[Raw records]
-------

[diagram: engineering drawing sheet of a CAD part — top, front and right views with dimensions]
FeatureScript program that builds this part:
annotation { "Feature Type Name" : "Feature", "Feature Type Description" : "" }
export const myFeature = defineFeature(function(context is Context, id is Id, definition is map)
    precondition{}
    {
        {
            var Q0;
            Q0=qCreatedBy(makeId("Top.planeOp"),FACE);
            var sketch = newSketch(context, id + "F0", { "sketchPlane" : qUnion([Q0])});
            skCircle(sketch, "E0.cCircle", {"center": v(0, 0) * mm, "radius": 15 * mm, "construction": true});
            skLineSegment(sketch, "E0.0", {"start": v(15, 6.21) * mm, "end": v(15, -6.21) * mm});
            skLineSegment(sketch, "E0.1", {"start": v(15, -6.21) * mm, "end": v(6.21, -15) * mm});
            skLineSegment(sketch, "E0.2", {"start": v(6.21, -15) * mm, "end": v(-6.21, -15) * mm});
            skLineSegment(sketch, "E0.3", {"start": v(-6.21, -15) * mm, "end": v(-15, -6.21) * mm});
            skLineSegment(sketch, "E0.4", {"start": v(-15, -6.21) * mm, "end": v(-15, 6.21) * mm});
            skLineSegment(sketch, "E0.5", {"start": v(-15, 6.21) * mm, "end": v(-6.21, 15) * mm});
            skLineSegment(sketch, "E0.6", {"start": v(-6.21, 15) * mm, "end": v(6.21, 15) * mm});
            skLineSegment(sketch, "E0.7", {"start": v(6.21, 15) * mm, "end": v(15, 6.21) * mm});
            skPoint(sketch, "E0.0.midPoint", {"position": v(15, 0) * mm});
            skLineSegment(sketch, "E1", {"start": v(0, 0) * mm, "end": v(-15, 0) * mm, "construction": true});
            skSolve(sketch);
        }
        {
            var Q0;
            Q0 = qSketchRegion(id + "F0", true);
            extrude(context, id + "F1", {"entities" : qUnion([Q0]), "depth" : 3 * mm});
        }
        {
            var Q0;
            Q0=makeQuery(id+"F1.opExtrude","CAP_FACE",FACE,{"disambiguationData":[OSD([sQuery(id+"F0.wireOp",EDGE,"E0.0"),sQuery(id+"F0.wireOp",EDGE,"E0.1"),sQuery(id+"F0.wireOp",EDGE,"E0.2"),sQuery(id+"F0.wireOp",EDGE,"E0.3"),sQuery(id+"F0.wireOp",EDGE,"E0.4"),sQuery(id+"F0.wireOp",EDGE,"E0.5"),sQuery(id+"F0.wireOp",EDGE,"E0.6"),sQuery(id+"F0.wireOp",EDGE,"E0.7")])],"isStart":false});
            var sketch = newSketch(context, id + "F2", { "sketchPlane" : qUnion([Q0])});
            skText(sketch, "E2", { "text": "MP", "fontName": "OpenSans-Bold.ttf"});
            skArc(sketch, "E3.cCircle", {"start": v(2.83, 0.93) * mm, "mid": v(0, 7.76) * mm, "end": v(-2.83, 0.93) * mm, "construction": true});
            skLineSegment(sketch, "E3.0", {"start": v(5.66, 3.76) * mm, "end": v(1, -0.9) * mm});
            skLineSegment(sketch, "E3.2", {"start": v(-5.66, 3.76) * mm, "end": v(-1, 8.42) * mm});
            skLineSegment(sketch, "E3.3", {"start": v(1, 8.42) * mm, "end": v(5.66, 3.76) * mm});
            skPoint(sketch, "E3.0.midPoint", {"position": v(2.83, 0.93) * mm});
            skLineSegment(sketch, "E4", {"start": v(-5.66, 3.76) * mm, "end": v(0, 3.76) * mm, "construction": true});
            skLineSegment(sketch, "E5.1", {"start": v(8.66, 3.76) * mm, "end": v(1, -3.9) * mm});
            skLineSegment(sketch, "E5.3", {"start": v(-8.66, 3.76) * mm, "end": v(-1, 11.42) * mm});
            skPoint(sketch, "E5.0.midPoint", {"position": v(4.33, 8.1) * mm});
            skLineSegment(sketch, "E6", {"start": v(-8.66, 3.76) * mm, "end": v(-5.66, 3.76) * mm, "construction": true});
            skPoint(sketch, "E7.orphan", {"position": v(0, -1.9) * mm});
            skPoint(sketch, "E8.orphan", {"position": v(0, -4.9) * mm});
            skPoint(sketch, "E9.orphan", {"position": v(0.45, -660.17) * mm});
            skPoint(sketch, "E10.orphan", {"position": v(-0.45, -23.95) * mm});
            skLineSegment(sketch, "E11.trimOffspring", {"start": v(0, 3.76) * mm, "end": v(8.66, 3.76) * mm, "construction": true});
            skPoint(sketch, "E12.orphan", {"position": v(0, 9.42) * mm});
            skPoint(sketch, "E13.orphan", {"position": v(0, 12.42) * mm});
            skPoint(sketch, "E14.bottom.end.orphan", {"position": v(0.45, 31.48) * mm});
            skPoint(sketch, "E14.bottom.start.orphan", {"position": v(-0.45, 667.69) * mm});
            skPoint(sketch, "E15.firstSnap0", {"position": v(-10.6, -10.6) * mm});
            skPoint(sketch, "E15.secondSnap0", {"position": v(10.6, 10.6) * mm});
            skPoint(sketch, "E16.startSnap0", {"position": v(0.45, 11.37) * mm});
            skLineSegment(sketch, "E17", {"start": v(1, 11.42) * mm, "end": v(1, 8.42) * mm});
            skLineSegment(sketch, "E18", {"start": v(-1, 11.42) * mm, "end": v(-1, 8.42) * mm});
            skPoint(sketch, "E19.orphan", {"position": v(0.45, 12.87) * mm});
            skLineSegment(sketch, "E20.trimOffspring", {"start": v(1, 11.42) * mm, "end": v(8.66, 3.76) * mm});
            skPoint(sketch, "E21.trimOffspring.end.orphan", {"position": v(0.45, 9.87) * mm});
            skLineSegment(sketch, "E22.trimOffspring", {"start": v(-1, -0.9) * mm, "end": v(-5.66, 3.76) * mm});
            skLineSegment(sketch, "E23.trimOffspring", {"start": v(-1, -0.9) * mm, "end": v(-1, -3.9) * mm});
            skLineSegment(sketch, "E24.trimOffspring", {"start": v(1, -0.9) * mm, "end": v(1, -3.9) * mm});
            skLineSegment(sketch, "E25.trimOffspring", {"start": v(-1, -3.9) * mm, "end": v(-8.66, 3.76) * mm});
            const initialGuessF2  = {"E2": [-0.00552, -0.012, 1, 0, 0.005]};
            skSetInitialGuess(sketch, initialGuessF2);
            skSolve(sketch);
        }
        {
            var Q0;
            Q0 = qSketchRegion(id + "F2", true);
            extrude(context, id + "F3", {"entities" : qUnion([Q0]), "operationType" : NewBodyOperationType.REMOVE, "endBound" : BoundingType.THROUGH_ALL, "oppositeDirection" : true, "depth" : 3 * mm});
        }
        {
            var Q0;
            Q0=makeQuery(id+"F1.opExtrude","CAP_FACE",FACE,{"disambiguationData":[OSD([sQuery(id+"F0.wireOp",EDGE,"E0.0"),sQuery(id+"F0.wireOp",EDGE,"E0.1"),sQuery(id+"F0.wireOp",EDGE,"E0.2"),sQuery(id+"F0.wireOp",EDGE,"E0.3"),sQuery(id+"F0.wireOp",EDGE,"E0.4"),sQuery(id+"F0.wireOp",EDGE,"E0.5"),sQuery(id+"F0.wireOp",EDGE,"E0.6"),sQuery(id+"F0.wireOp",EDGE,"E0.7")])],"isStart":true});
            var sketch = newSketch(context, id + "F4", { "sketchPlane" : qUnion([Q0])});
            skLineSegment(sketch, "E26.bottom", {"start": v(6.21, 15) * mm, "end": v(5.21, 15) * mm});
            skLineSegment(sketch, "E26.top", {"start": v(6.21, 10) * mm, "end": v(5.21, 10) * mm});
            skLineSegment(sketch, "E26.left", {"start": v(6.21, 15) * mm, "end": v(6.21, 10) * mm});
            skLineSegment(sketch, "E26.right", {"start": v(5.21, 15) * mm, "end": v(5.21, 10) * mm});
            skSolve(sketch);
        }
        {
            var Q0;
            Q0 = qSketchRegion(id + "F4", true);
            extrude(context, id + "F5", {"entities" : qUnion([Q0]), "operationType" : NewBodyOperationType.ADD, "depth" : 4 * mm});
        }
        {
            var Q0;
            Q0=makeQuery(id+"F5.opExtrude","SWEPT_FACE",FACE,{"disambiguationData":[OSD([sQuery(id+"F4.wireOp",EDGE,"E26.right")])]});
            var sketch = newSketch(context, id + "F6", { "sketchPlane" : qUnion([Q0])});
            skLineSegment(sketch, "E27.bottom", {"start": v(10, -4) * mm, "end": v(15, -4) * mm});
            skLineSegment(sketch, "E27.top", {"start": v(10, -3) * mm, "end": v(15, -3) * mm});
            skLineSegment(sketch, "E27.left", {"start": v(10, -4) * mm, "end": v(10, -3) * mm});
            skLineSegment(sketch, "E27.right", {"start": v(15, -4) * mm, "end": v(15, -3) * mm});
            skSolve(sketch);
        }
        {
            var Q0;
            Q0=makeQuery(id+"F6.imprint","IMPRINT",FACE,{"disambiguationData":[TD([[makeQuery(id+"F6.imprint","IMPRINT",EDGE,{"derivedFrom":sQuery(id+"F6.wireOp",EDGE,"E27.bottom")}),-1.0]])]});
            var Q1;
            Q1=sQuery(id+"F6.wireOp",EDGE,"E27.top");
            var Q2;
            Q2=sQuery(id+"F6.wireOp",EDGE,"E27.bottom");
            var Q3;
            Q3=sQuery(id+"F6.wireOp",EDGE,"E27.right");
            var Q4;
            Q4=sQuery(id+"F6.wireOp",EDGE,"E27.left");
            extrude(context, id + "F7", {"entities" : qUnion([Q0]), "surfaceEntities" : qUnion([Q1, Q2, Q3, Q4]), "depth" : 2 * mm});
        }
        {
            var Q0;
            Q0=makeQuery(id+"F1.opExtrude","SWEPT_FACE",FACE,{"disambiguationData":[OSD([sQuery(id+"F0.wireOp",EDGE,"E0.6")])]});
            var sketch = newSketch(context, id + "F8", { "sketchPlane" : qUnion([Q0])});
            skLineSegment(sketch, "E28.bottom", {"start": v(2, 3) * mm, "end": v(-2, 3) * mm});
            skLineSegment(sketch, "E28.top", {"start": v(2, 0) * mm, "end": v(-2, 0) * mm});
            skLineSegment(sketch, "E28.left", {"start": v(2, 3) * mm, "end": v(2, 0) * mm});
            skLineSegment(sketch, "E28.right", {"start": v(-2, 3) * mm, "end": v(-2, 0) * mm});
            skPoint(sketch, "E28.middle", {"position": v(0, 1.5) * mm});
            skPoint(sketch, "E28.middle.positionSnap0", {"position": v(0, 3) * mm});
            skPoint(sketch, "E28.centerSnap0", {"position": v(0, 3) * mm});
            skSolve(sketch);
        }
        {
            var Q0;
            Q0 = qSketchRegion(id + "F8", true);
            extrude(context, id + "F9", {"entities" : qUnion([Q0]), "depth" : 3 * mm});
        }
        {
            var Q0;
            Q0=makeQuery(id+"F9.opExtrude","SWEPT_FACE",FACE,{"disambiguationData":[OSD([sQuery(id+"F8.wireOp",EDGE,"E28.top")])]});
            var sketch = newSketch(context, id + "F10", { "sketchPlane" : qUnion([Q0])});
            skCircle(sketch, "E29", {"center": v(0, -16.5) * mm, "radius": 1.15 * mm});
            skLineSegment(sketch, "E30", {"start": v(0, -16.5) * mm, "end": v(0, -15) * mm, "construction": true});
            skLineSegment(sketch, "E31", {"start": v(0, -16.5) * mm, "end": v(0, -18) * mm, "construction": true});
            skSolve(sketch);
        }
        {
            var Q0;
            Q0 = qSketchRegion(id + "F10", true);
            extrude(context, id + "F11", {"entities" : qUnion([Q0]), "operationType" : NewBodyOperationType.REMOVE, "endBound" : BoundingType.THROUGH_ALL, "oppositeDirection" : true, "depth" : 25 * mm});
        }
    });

-------

Job: Find every line in the entries above that contains the string "midPoint" and copy each one.

Output of the exercise:
            skPoint(sketch, "E0.0.midPoint", {"position": v(15, 0) * mm});
            skPoint(sketch, "E3.0.midPoint", {"position": v(2.83, 0.93) * mm});
            skPoint(sketch, "E5.0.midPoint", {"position": v(4.33, 8.1) * mm});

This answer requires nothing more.